Among the pope’s final public appearances was inside St. Peter’s Basilica on April 11, where he spoke with the conservators who were finishing work on the tomb of Pope Urban VIII by the Baroque master Gian Lorenzo Bernini (1598–1680). (The work also included the tomb opposite, containing the remains of Pope Paul III and completed in 1577 as the first tomb in the then-new basilica.)
“It was just us, the pope, and the people with him, so it was an extraordinary thing, unique,” Michela Malfanti, who had restored the 17th-century tomb with Lorena Araujo Piñeiro, told the New York Times. (The work included removing a prudish sculpted addition covering the bare breast of the figure of Charity, who was nursing two babies.)

Andrea Mantenga, Deposition of Christ. Image courtesy of the Vatican Museums.
The restored monument was unveiled to media the following day, ahead of Holy Week and the influx of religious pilgrims and other tourists for the associated religious observations.
The year 2025 is a jubilee year for the Catholic church, typically celebrated every 25 years. There are several exhibitions at the Vatican Museums—which are offering extended hours all year, staying open two hours late each day—marking the occasion.

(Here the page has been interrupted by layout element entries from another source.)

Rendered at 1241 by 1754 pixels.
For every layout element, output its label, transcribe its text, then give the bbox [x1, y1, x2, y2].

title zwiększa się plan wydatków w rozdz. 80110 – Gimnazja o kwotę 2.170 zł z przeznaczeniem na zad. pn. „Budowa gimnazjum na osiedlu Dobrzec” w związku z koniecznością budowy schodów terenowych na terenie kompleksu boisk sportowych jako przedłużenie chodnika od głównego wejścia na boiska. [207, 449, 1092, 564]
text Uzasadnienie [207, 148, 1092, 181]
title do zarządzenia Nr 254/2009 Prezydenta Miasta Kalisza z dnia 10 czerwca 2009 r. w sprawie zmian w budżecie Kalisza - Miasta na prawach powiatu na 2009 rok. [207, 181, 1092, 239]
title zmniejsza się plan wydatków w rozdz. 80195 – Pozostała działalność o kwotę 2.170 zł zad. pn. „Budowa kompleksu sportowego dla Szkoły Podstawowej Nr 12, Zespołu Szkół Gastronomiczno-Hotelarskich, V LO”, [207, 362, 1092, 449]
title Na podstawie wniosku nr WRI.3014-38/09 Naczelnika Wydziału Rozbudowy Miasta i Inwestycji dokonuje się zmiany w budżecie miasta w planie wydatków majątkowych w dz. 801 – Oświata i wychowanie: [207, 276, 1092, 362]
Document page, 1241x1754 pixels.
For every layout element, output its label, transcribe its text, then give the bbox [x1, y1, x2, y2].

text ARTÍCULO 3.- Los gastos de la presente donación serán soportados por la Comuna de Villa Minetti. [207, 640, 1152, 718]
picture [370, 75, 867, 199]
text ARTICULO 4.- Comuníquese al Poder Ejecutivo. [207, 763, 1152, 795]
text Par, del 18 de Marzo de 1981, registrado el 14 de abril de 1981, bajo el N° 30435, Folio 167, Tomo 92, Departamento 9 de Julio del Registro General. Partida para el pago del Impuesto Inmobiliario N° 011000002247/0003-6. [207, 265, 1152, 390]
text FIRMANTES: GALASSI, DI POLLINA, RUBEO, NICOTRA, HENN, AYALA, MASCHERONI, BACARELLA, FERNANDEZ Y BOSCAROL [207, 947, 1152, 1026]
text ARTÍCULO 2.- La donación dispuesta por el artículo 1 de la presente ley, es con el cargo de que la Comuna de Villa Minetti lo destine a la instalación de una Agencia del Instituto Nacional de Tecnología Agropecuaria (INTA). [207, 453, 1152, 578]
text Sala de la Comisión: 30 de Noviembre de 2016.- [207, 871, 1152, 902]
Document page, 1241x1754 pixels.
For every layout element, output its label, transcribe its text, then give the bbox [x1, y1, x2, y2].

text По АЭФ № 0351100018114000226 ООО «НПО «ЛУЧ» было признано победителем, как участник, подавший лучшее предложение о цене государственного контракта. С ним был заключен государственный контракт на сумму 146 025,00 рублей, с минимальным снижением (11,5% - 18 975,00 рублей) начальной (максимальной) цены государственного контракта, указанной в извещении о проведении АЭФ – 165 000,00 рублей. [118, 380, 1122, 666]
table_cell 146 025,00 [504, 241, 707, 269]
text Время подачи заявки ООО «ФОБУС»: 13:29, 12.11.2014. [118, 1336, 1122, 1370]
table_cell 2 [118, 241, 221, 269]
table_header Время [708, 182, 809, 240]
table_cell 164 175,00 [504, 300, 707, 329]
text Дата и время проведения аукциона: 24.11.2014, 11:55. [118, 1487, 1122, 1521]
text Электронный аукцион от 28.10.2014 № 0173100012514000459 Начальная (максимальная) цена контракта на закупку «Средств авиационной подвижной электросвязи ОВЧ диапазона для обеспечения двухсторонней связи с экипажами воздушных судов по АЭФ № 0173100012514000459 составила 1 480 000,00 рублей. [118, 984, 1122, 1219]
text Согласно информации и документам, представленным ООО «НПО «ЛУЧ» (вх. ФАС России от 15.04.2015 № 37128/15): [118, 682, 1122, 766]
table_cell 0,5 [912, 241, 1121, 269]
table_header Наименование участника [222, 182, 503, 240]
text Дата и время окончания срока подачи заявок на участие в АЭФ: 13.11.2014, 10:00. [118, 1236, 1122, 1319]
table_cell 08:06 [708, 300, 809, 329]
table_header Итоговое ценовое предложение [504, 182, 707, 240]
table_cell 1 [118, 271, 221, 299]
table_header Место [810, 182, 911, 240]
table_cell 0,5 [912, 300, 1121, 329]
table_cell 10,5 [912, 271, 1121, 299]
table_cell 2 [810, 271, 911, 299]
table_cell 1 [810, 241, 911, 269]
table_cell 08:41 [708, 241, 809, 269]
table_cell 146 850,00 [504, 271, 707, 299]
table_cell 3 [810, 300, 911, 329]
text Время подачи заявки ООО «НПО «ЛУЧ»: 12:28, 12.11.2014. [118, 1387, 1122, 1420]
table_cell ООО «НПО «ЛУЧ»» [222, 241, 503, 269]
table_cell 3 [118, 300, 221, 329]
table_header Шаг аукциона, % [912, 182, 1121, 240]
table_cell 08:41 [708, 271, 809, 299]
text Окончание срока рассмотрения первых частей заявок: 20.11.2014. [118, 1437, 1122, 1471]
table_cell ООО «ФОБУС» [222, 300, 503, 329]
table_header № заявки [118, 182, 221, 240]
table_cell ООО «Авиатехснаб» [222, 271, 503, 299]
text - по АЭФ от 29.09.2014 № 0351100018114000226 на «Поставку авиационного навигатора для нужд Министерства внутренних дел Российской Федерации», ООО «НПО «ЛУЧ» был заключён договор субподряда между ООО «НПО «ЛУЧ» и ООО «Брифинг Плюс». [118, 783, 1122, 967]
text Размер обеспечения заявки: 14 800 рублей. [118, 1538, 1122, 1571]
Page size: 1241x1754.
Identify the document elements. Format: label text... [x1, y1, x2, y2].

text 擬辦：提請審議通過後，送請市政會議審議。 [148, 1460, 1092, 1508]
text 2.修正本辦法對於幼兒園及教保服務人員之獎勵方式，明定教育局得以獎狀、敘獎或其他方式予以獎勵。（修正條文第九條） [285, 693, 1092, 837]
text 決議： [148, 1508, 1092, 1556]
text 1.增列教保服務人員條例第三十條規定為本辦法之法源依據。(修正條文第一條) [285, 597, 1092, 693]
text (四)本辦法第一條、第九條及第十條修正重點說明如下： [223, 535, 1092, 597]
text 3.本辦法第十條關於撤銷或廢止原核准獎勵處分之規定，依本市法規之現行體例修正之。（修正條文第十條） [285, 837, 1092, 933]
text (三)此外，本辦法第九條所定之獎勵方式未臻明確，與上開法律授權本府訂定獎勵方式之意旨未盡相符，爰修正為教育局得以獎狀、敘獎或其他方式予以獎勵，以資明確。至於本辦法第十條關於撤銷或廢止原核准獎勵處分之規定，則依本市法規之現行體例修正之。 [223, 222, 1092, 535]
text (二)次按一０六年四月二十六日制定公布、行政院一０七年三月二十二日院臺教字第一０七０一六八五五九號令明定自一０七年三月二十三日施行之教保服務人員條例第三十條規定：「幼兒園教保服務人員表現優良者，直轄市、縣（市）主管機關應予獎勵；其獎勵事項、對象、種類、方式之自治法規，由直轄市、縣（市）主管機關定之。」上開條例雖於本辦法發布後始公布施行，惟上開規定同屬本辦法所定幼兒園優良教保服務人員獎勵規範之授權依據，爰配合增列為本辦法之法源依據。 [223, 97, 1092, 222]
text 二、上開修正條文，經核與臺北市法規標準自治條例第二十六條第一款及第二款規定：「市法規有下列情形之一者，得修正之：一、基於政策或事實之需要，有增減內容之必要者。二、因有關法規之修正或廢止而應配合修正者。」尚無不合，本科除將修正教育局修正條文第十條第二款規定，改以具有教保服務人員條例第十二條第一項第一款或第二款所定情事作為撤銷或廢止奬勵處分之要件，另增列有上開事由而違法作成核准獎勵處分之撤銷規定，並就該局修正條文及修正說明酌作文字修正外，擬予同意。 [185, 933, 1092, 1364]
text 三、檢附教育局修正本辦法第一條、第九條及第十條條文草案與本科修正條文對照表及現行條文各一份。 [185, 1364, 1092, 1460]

The newly renovated Raphael frescoes in the Hall of Constantine are joined by shows featuring rare documents from the Vatican collections, a pairing of two works featuring the passion of Christ by Giovanni Bellini (ca. 1440–1516) and Giovanni Antonio “il Sodoma” Bazzi (1477–1549), and the unveiling of a rediscovered painting by Renaissance master Andrea Mantegna (1431–1506) from Pompeii that was until recently thought to be lost.